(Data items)
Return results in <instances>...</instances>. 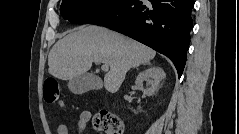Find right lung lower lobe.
<instances>
[{"label": "right lung lower lobe", "instance_id": "obj_1", "mask_svg": "<svg viewBox=\"0 0 239 134\" xmlns=\"http://www.w3.org/2000/svg\"><path fill=\"white\" fill-rule=\"evenodd\" d=\"M193 0H120L85 24L105 26L169 57L183 73Z\"/></svg>", "mask_w": 239, "mask_h": 134}]
</instances>
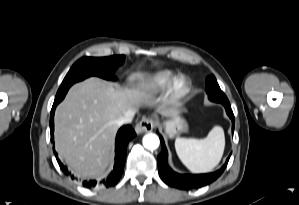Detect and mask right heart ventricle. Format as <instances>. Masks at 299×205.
<instances>
[{"label":"right heart ventricle","mask_w":299,"mask_h":205,"mask_svg":"<svg viewBox=\"0 0 299 205\" xmlns=\"http://www.w3.org/2000/svg\"><path fill=\"white\" fill-rule=\"evenodd\" d=\"M171 77L172 72L169 70L158 71L152 74H141L131 85L129 92L136 98L149 97L167 83Z\"/></svg>","instance_id":"right-heart-ventricle-1"}]
</instances>
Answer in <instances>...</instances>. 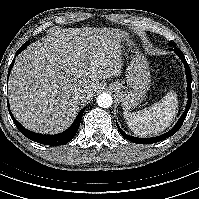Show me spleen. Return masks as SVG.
I'll return each instance as SVG.
<instances>
[{
	"mask_svg": "<svg viewBox=\"0 0 199 199\" xmlns=\"http://www.w3.org/2000/svg\"><path fill=\"white\" fill-rule=\"evenodd\" d=\"M178 112L176 93L168 92L159 102L138 112H124L126 122L134 134L156 136L171 125Z\"/></svg>",
	"mask_w": 199,
	"mask_h": 199,
	"instance_id": "obj_1",
	"label": "spleen"
}]
</instances>
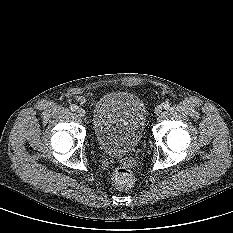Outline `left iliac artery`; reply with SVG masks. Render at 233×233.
Segmentation results:
<instances>
[{
	"label": "left iliac artery",
	"instance_id": "1",
	"mask_svg": "<svg viewBox=\"0 0 233 233\" xmlns=\"http://www.w3.org/2000/svg\"><path fill=\"white\" fill-rule=\"evenodd\" d=\"M169 107H170V104L168 102H166V103L163 104V108L164 109H169Z\"/></svg>",
	"mask_w": 233,
	"mask_h": 233
}]
</instances>
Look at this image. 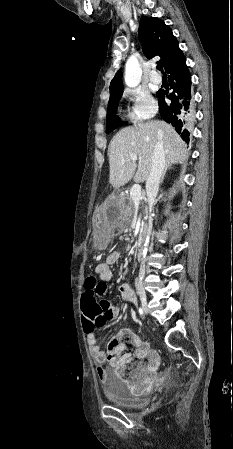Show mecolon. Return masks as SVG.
Wrapping results in <instances>:
<instances>
[{"label":"colon","instance_id":"5ec220e1","mask_svg":"<svg viewBox=\"0 0 233 449\" xmlns=\"http://www.w3.org/2000/svg\"><path fill=\"white\" fill-rule=\"evenodd\" d=\"M97 278L95 275H89L86 278V291L82 292L80 297V306H82V327L83 328H102L106 314L104 308L99 306L97 302V292L94 291ZM131 337L128 334H123L113 338L108 344V357L110 360L121 364L120 360H116V357L120 356L119 346L124 343H129Z\"/></svg>","mask_w":233,"mask_h":449}]
</instances>
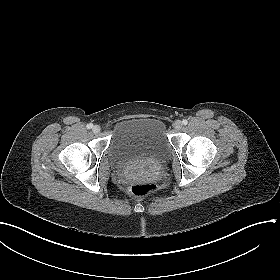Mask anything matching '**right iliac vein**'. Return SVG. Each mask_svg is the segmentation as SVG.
<instances>
[{"label": "right iliac vein", "mask_w": 280, "mask_h": 280, "mask_svg": "<svg viewBox=\"0 0 280 280\" xmlns=\"http://www.w3.org/2000/svg\"><path fill=\"white\" fill-rule=\"evenodd\" d=\"M100 130H101V128H100V126L99 125H95V126H93V128H92V131H93V133H99L100 132Z\"/></svg>", "instance_id": "obj_1"}]
</instances>
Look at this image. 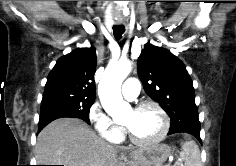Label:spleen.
<instances>
[{
	"label": "spleen",
	"instance_id": "3e777b00",
	"mask_svg": "<svg viewBox=\"0 0 236 166\" xmlns=\"http://www.w3.org/2000/svg\"><path fill=\"white\" fill-rule=\"evenodd\" d=\"M181 145L180 158L184 162V166H203L200 150L195 141L189 140L181 143Z\"/></svg>",
	"mask_w": 236,
	"mask_h": 166
}]
</instances>
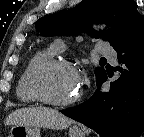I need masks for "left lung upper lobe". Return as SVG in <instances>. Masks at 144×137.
I'll return each instance as SVG.
<instances>
[{"mask_svg":"<svg viewBox=\"0 0 144 137\" xmlns=\"http://www.w3.org/2000/svg\"><path fill=\"white\" fill-rule=\"evenodd\" d=\"M144 16L137 11L133 0H83L71 10L58 12L36 22V29L42 36L77 35L85 31L91 23H105L112 29L91 34L108 41L114 49L121 46L141 25ZM106 71L102 67L95 70L97 83Z\"/></svg>","mask_w":144,"mask_h":137,"instance_id":"left-lung-upper-lobe-1","label":"left lung upper lobe"}]
</instances>
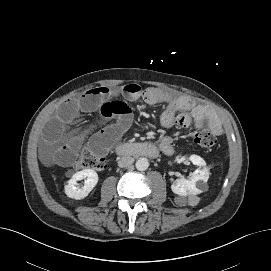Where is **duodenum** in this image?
I'll return each instance as SVG.
<instances>
[{"mask_svg":"<svg viewBox=\"0 0 271 271\" xmlns=\"http://www.w3.org/2000/svg\"><path fill=\"white\" fill-rule=\"evenodd\" d=\"M158 152L159 150L154 144H140L133 147L120 144L116 147L117 155H137L153 158L158 155Z\"/></svg>","mask_w":271,"mask_h":271,"instance_id":"1","label":"duodenum"}]
</instances>
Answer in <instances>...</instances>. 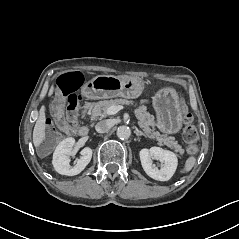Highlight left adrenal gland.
<instances>
[{"mask_svg":"<svg viewBox=\"0 0 239 239\" xmlns=\"http://www.w3.org/2000/svg\"><path fill=\"white\" fill-rule=\"evenodd\" d=\"M134 133L139 137V136H144L147 137L146 134H144L142 131L138 130V128L135 127Z\"/></svg>","mask_w":239,"mask_h":239,"instance_id":"obj_1","label":"left adrenal gland"}]
</instances>
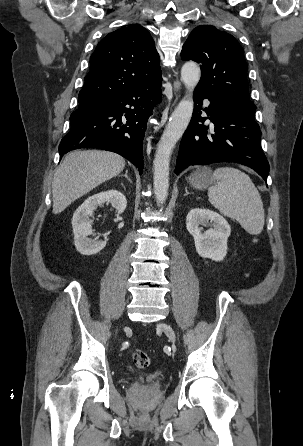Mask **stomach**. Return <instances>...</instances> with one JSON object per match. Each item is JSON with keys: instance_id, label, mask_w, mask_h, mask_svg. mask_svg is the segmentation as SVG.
Listing matches in <instances>:
<instances>
[{"instance_id": "0dacf381", "label": "stomach", "mask_w": 303, "mask_h": 446, "mask_svg": "<svg viewBox=\"0 0 303 446\" xmlns=\"http://www.w3.org/2000/svg\"><path fill=\"white\" fill-rule=\"evenodd\" d=\"M213 180L212 171L209 168L204 167L192 174L190 184L192 187L202 190L212 184Z\"/></svg>"}]
</instances>
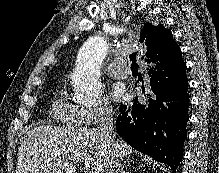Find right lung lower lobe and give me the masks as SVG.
Returning a JSON list of instances; mask_svg holds the SVG:
<instances>
[{
  "mask_svg": "<svg viewBox=\"0 0 219 173\" xmlns=\"http://www.w3.org/2000/svg\"><path fill=\"white\" fill-rule=\"evenodd\" d=\"M149 90L119 107L116 121L118 134L134 149L175 170L183 156L189 96L181 55H156L147 59Z\"/></svg>",
  "mask_w": 219,
  "mask_h": 173,
  "instance_id": "right-lung-lower-lobe-1",
  "label": "right lung lower lobe"
}]
</instances>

● Exercise details: Retype the records word for word, from the line containing "Find right lung lower lobe and" through the end of the records, including both ends. Leave the pictures out.

● Solution to this exercise:
Find right lung lower lobe and give me the masks as SVG.
Returning a JSON list of instances; mask_svg holds the SVG:
<instances>
[{
  "mask_svg": "<svg viewBox=\"0 0 219 173\" xmlns=\"http://www.w3.org/2000/svg\"><path fill=\"white\" fill-rule=\"evenodd\" d=\"M149 90L119 107L116 121L118 134L134 149L175 170L183 156L189 96L181 55H156L147 59Z\"/></svg>",
  "mask_w": 219,
  "mask_h": 173,
  "instance_id": "right-lung-lower-lobe-1",
  "label": "right lung lower lobe"
}]
</instances>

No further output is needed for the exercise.